YOUR TASK -
Reproduce each line of the data below verbatim, with nothing altered.

Spatial layout data
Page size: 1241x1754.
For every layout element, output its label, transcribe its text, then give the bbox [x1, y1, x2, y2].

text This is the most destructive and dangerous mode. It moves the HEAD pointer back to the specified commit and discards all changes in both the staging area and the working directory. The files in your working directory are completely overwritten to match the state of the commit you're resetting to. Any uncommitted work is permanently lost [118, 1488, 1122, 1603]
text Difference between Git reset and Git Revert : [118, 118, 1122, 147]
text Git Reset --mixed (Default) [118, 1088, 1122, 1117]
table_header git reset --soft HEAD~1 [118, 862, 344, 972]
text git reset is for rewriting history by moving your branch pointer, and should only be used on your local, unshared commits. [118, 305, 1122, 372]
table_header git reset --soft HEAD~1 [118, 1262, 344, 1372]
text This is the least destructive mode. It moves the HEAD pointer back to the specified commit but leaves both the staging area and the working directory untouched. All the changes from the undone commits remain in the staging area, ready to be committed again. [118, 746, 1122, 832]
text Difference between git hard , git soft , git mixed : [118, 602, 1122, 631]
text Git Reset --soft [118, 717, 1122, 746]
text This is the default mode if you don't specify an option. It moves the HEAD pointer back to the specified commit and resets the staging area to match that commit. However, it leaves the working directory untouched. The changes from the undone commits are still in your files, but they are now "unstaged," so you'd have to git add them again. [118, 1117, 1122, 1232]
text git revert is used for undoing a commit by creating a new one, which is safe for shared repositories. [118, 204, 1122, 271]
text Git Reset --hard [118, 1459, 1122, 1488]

THE ANSWER -
Page size: 1241x1754.
For every layout element, output its label, transcribe its text, then give the bbox [x1, y1, x2, y2].

text This is the most destructive and dangerous mode. It moves the HEAD pointer back to the specified commit and discards all changes in both the staging area and the working directory. The files in your working directory are completely overwritten to match the state of the commit you're resetting to. Any uncommitted work is permanently lost [118, 1488, 1122, 1603]
text Difference between Git reset and Git Revert : [118, 118, 1122, 147]
text Git Reset --mixed (Default) [118, 1088, 1122, 1117]
table_header git reset --soft HEAD~1 [118, 862, 344, 972]
text git reset is for rewriting history by moving your branch pointer, and should only be used on your local, unshared commits. [118, 305, 1122, 372]
table_header git reset --soft HEAD~1 [118, 1262, 344, 1372]
text This is the least destructive mode. It moves the HEAD pointer back to the specified commit but leaves both the staging area and the working directory untouched. All the changes from the undone commits remain in the staging area, ready to be committed again. [118, 746, 1122, 832]
text Difference between git hard , git soft , git mixed : [118, 602, 1122, 631]
text Git Reset --soft [118, 717, 1122, 746]
text This is the default mode if you don't specify an option. It moves the HEAD pointer back to the specified commit and resets the staging area to match that commit. However, it leaves the working directory untouched. The changes from the undone commits are still in your files, but they are now "unstaged," so you'd have to git add them again. [118, 1117, 1122, 1232]
text git revert is used for undoing a commit by creating a new one, which is safe for shared repositories. [118, 204, 1122, 271]
text Git Reset --hard [118, 1459, 1122, 1488]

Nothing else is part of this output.